Directions for this task: Leave out the pictures and output the data verbatim.

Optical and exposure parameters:
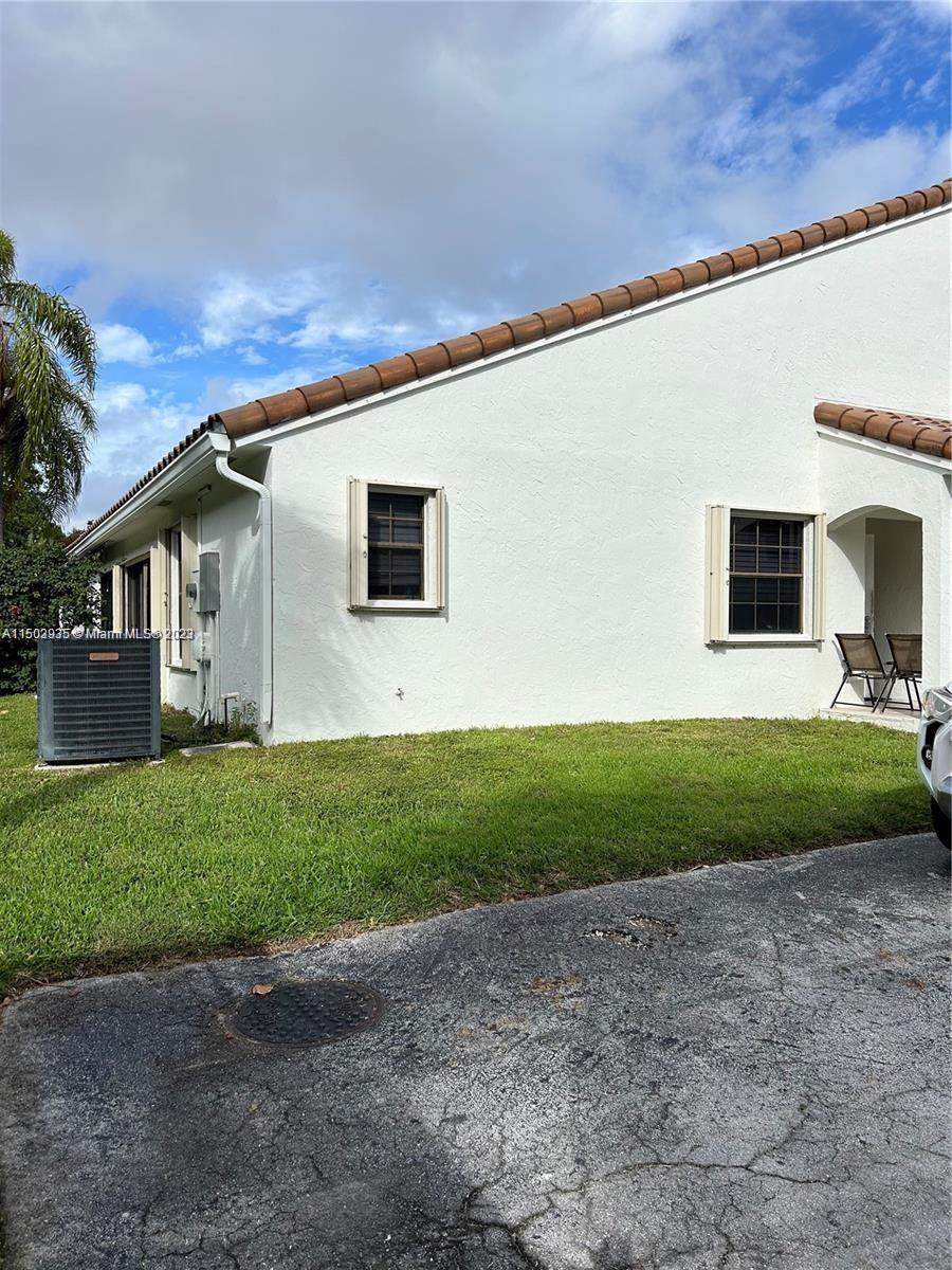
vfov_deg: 67.3
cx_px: 476
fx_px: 953
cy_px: 635
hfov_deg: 53.1
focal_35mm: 26
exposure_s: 1/6211
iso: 50
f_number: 1.5
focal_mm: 5.7
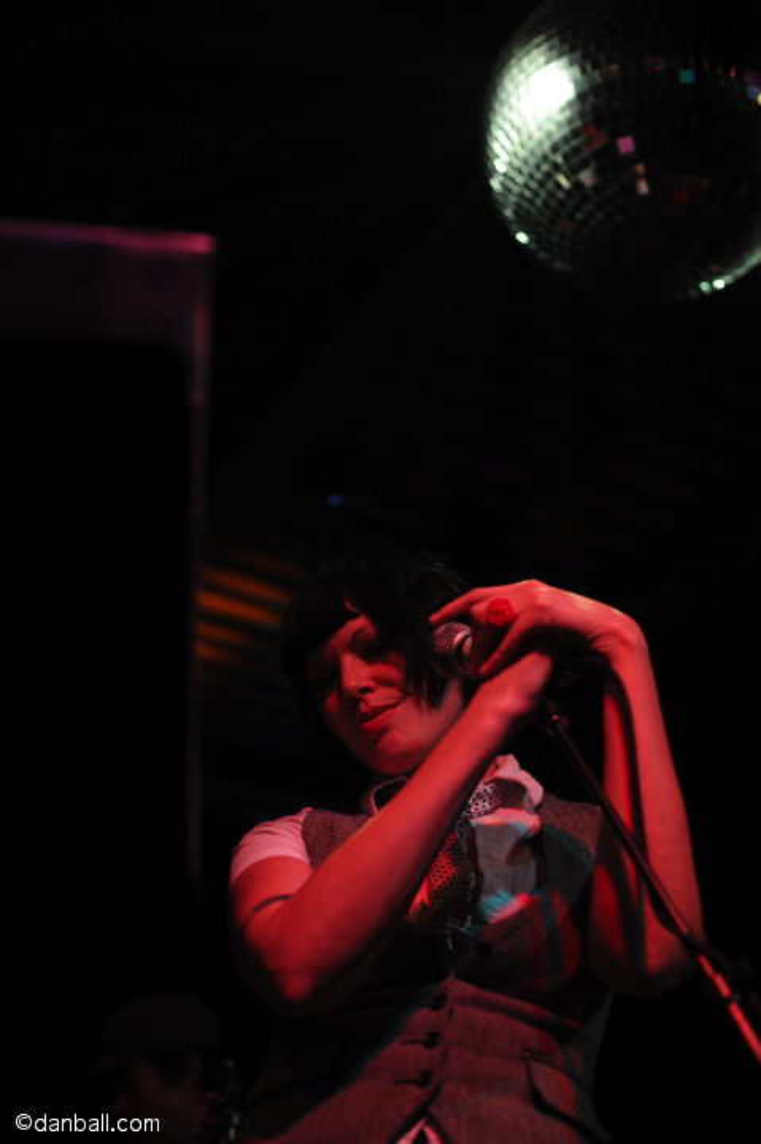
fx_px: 1588
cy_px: 572
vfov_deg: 39.6
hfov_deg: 27.0
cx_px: 380
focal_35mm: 50
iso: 560
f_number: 2.8
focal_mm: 50
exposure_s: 1/60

Response area:
vfov_deg: 67.3
cx_px: 476
fx_px: 953
cy_px: 635
hfov_deg: 53.1
focal_35mm: 26
exposure_s: 1/6211
iso: 50
f_number: 1.5
focal_mm: 5.7
fx_px: 1588
cy_px: 572
vfov_deg: 39.6
hfov_deg: 27.0
cx_px: 380
focal_35mm: 50
iso: 560
f_number: 2.8
focal_mm: 50
exposure_s: 1/60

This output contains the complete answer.